---- DATASET RECORDS
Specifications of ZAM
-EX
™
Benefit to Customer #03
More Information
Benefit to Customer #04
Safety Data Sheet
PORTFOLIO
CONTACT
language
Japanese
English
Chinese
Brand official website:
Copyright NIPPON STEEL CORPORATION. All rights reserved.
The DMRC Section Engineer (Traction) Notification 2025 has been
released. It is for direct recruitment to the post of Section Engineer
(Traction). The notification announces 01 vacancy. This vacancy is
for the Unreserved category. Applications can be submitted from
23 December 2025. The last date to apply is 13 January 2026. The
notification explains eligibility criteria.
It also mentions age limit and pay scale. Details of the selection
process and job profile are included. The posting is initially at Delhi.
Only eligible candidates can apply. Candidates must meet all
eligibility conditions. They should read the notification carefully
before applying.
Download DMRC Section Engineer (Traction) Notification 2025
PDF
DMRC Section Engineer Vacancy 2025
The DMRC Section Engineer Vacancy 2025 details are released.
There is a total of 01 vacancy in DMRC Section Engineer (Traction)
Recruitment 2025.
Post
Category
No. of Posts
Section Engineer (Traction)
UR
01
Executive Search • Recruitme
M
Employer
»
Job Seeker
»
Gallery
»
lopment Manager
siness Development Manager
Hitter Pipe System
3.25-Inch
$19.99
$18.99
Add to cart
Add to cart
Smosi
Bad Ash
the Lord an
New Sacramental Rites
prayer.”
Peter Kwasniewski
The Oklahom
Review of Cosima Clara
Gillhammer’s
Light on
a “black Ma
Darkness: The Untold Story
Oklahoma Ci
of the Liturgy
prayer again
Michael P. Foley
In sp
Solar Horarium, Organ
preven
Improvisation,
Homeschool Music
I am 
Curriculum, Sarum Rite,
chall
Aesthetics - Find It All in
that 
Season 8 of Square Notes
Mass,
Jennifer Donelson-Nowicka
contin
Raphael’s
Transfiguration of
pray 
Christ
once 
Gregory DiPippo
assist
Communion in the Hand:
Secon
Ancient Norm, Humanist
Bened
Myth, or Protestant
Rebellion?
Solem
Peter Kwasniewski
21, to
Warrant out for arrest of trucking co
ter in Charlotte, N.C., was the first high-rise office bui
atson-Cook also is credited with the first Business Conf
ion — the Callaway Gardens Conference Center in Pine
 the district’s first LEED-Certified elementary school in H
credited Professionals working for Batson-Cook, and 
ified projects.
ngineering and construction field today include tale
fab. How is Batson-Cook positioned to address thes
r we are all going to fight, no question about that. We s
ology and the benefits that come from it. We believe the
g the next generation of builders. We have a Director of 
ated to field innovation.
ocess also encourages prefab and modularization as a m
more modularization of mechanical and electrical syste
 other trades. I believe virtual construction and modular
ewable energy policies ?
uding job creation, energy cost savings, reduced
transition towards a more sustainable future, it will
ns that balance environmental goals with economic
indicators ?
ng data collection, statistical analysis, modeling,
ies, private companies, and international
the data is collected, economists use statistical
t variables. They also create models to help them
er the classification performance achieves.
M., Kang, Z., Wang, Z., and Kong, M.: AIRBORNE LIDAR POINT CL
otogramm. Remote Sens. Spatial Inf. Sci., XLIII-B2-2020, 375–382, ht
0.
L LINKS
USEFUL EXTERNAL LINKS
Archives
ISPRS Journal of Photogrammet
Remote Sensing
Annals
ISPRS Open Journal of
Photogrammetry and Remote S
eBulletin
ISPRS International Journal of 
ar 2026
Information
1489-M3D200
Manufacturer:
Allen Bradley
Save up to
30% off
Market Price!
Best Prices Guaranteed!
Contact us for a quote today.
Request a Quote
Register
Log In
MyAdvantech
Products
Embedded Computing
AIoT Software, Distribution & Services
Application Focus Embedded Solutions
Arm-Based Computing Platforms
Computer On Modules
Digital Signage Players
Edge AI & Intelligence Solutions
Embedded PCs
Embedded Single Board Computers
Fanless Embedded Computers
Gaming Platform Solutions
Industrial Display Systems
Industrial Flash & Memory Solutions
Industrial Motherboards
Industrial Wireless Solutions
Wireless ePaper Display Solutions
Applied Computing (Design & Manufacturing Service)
--------
* _WHAT THE TASK ASKS_: Please give every line of text from the rows above as a Markdown table with two columns, No. and Text, numbering the lines in sequence and leaving out blank lines.

* _EXERCISE SOLUTION_:
| No. | Text |
|---|---|
| 1 | Specifications of ZAM |
| 2 | -EX |
| 3 | ™ |
| 4 | Benefit to Customer #03 |
| 5 | More Information |
| 6 | Benefit to Customer #04 |
| 7 | Safety Data Sheet |
| 8 | PORTFOLIO |
| 9 | CONTACT |
| 10 | language |
| 11 | Japanese |
| 12 | English |
| 13 | Chinese |
| 14 | Brand official website: |
| 15 | Copyright NIPPON STEEL CORPORATION. All rights reserved. |
| 16 | The DMRC Section Engineer (Traction) Notification 2025 has been |
| 17 | released. It is for direct recruitment to the post of Section Engineer |
| 18 | (Traction). The notification announces 01 vacancy. This vacancy is |
| 19 | for the Unreserved category. Applications can be submitted from |
| 20 | 23 December 2025. The last date to apply is 13 January 2026. The |
| 21 | notification explains eligibility criteria. |
| 22 | It also mentions age limit and pay scale. Details of the selection |
| 23 | process and job profile are included. The posting is initially at Delhi. |
| 24 | Only eligible candidates can apply. Candidates must meet all |
| 25 | eligibility conditions. They should read the notification carefully |
| 26 | before applying. |
| 27 | Download DMRC Section Engineer (Traction) Notification 2025 |
| 28 | PDF |
| 29 | DMRC Section Engineer Vacancy 2025 |
| 30 | The DMRC Section Engineer Vacancy 2025 details are released. |
| 31 | There is a total of 01 vacancy in DMRC Section Engineer (Traction) |
| 32 | Recruitment 2025. |
| 33 | Post |
| 34 | Category |
| 35 | No. of Posts |
| 36 | Section Engineer (Traction) |
| 37 | UR |
| 38 | 01 |
| 39 | Executive Search • Recruitme |
| 40 | M |
| 41 | Employer |
| 42 | » |
| 43 | Job Seeker |
| 44 | » |
| 45 | Gallery |
| 46 | » |
| 47 | lopment Manager |
| 48 | siness Development Manager |
| 49 | Hitter Pipe System |
| 50 | 3.25-Inch |
| 51 | $19.99 |
| 52 | $18.99 |
| 53 | Add to cart |
| 54 | Add to cart |
| 55 | Smosi |
| 56 | Bad Ash |
| 57 | the Lord an |
| 58 | New Sacramental Rites |
| 59 | prayer.” |
| 60 | Peter Kwasniewski |
| 61 | The Oklahom |
| 62 | Review of Cosima Clara |
| 63 | Gillhammer’s |
| 64 | Light on |
| 65 | a “black Ma |
| 66 | Darkness: The Untold Story |
| 67 | Oklahoma Ci |
| 68 | of the Liturgy |
| 69 | prayer again |
| 70 | Michael P. Foley |
| 71 | In sp |
| 72 | Solar Horarium, Organ |
| 73 | preven |
| 74 | Improvisation, |
| 75 | Homeschool Music |
| 76 | I am  |
| 77 | Curriculum, Sarum Rite, |
| 78 | chall |
| 79 | Aesthetics - Find It All in |
| 80 | that  |
| 81 | Season 8 of Square Notes |
| 82 | Mass, |
| 83 | Jennifer Donelson-Nowicka |
| 84 | contin |
| 85 | Raphael’s |
| 86 | Transfiguration of |
| 87 | pray  |
| 88 | Christ |
| 89 | once  |
| 90 | Gregory DiPippo |
| 91 | assist |
| 92 | Communion in the Hand: |
| 93 | Secon |
| 94 | Ancient Norm, Humanist |
| 95 | Bened |
| 96 | Myth, or Protestant |
| 97 | Rebellion? |
| 98 | Solem |
| 99 | Peter Kwasniewski |
| 100 | 21, to |
| 101 | Warrant out for arrest of trucking co |
| 102 | ter in Charlotte, N.C., was the first high-rise office bui |
| 103 | atson-Cook also is credited with the first Business Conf |
| 104 | ion — the Callaway Gardens Conference Center in Pine |
| 105 |  the district’s first LEED-Certified elementary school in H |
| 106 | credited Professionals working for Batson-Cook, and  |
| 107 | ified projects. |
| 108 | ngineering and construction field today include tale |
| 109 | fab. How is Batson-Cook positioned to address thes |
| 110 | r we are all going to fight, no question about that. We s |
| 111 | ology and the benefits that come from it. We believe the |
| 112 | g the next generation of builders. We have a Director of  |
| 113 | ated to field innovation. |
| 114 | ocess also encourages prefab and modularization as a m |
| 115 | more modularization of mechanical and electrical syste |
| 116 |  other trades. I believe virtual construction and modular |
| 117 | ewable energy policies ? |
| 118 | uding job creation, energy cost savings, reduced |
| 119 | transition towards a more sustainable future, it will |
| 120 | ns that balance environmental goals with economic |
| 121 | indicators ? |
| 122 | ng data collection, statistical analysis, modeling, |
| 123 | ies, private companies, and international |
| 124 | the data is collected, economists use statistical |
| 125 | t variables. They also create models to help them |
| 126 | er the classification performance achieves. |
| 127 | M., Kang, Z., Wang, Z., and Kong, M.: AIRBORNE LIDAR POINT CL |
| 128 | otogramm. Remote Sens. Spatial Inf. Sci., XLIII-B2-2020, 375–382, ht |
| 129 | 0. |
| 130 | L LINKS |
| 131 | USEFUL EXTERNAL LINKS |
| 132 | Archives |
| 133 | ISPRS Journal of Photogrammet |
| 134 | Remote Sensing |
| 135 | Annals |
| 136 | ISPRS Open Journal of |
| 137 | Photogrammetry and Remote S |
| 138 | eBulletin |
| 139 | ISPRS International Journal of  |
| 140 | ar 2026 |
| 141 | Information |
| 142 | 1489-M3D200 |
| 143 | Manufacturer: |
| 144 | Allen Bradley |
| 145 | Save up to |
| 146 | 30% off |
| 147 | Market Price! |
| 148 | Best Prices Guaranteed! |
| 149 | Contact us for a quote today. |
| 150 | Request a Quote |
| 151 | Register |
| 152 | Log In |
| 153 | MyAdvantech |
| 154 | Products |
| 155 | Embedded Computing |
| 156 | AIoT Software, Distribution & Services |
| 157 | Application Focus Embedded Solutions |
| 158 | Arm-Based Computing Platforms |
| 159 | Computer On Modules |
| 160 | Digital Signage Players |
| 161 | Edge AI & Intelligence Solutions |
| 162 | Embedded PCs |
| 163 | Embedded Single Board Computers |
| 164 | Fanless Embedded Computers |
| 165 | Gaming Platform Solutions |
| 166 | Industrial Display Systems |
| 167 | Industrial Flash & Memory Solutions |
| 168 | Industrial Motherboards |
| 169 | Industrial Wireless Solutions |
| 170 | Wireless ePaper Display Solutions |
| 171 | Applied Computing (Design & Manufacturing Service) |